When I started I came in guns ablazing with a consultant’s mindset. “What, no data warehouse, no sweat. We’ll implement a master data management strategy and breathe life into dying data. And let me tell you about this nifty little thing called Enterprise 2.0. It’s going to revolutionize the world, man. Ever heard of SLATES?”. Sarcasm aside, people had actually heard about Enterprise 2.0 and were actually keen on the idea. But seeing things from the other side I’m starting to think Enterprise 2.0 will be overwhelming for many.

Here’s the logic: Enterprise 2.0 assumes that, within corporations, there are a lot of unsung heroes who’s voices are muffled by a thick wall of bureaucracy. These under-utilized knowledge workers are in dire need of a platform through which their ideas can transcend old-fashioned hierarchical structure so that their potential can be fully realized. Enterprise 2.0 promises meritocracy.

Sweet.

But consider alternative reasoning: Good workers are already very busy. Their managers already know they’re good and are filtering a saturating set of inquiries and non-critical disturbances into a trickle. Trickles enable concentration, and concentration is needed for people to do good work.

So why in God’s name would a very busy person want to put himself in a position to be even busier by seeking corporate-wide recognition for his bright ideas? He’s already well compensated. He’s already highly regarded. Why make life harder?

Good workers might run and hide from Enterprise 2.0 (and bad ones might embrace it).

I Am a Middle Manager

February 29th, 2008
by Jeremy Thomas

I’ve taken a new job with a consumer-focused company in San Diego. I am responsible for a group of people that develop a web site in the endurance sports market (and we use Clearspace externally). Most of my team works in the office with me. Others work out of LA and China. Together we fix bugs and implement new features on the site. Gone are the days of Management Consulting and talking to clients about Enterprise 2.0. Instead I’ve become a middle manager - you know the kind that does nothing but control the flow of information in and out of his group. The kind that adds no value to the business.

Or at least this was my “pre new job” thinking. I couldn’t imagine the chaos that would evolve should I allow the business unbridled access to my team. Focus and prioritization would be non-existent if I sat back and waited for my guys to self organize like a colony of ants. Teams need direction. They need to understand business initiatives. They need to be structured. They need to have context behind the flurry of requirements that would otherwise be hurled at them. On top of this the business needs to manage risk. It needs to know that my team can produce on a relatively consistent basis.
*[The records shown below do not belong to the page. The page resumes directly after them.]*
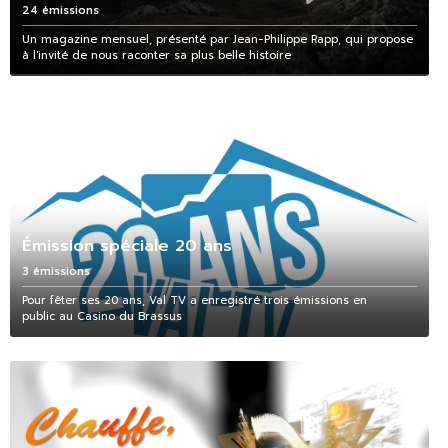
24 émissions
Un magazine mensuel, présenté par Jean-Philippe Rapp, qui propose
à l'invité de nous raconter sa plus belle histoire
Émission spéciale 20 ans
3 émissions
Pour fêter ses 20 ans, Val TV a enregistré trois émissions en
public au Casino du Brassus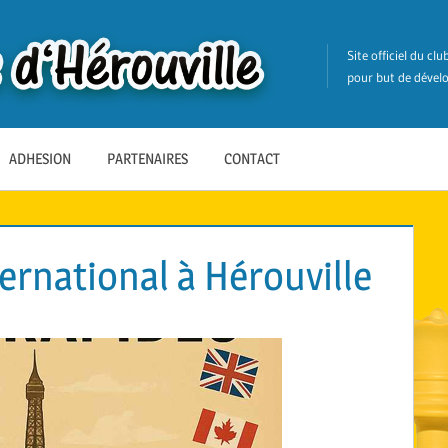
Site officiel du cl
pour but de dévelo
ADHESION
PARTENAIRES
CONTACT
ernational à Hérouville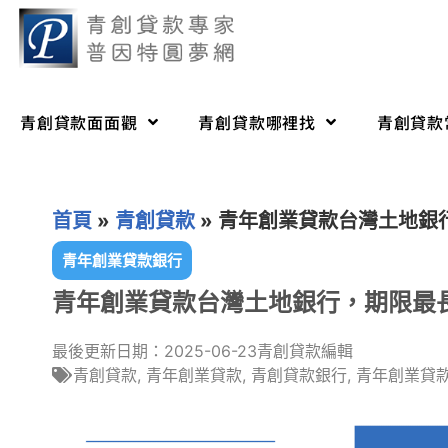
青創貸款面面觀
青創貸款哪裡找
青創貸款
首頁
»
青創貸款
»
青年創業貸款台灣土地銀
青年創業貸款銀行
青年創業貸款台灣土地銀行，期限最
最後更新日期：2025-06-23
青創貸款編輯
青創貸款
,
青年創業貸款
,
青創貸款銀行
,
青年創業貸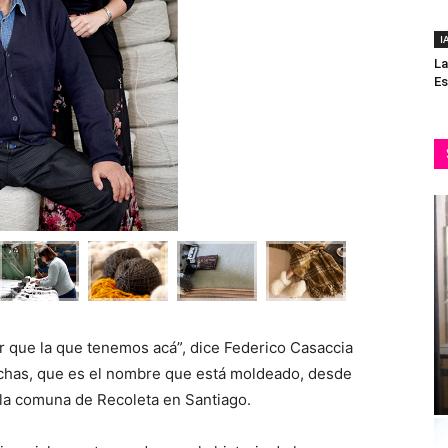
I
La
Es
r que la que tenemos acá”, dice Federico Casaccia
lchas, que es el nombre que está moldeado, desde
n la comuna de Recoleta en Santiago.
Certainly the Enterprise 2.0 community would never condone absolute dissolution of middle management. But I’m admiting now that at least I am guilty of being over-presumptuous about the lack of value that comes out of the middle management layer. I’m sure organizations are full of bureaucrats, but there also full of good managers who are there for important reasons.

Settling

February 20th, 2008
by Jeremy Thomas

Apologies for the lack of posts.  I’ve started a new job this week as a Development Manager for a company in San Diego and have been busy coming up to speed on everything (and everybody) I’ll need to know to do my job.  What an interesting 6 months.

  1. I worked in Austria from late June to mid August.
  2. Moved to Sydney from mid August to mid October.
  3. Moved back to Melbourne from mid October to December.
  4. Repatriated to the United States in December and was in Colorado to mid January.
  5. Moved to San Francisco for a month, and…
  6. Took a job in San Diego which I started yesterday.

All that time I’ve been co-authoring a book and have tried to keep blogging.  Man I can’t wait to be settled again.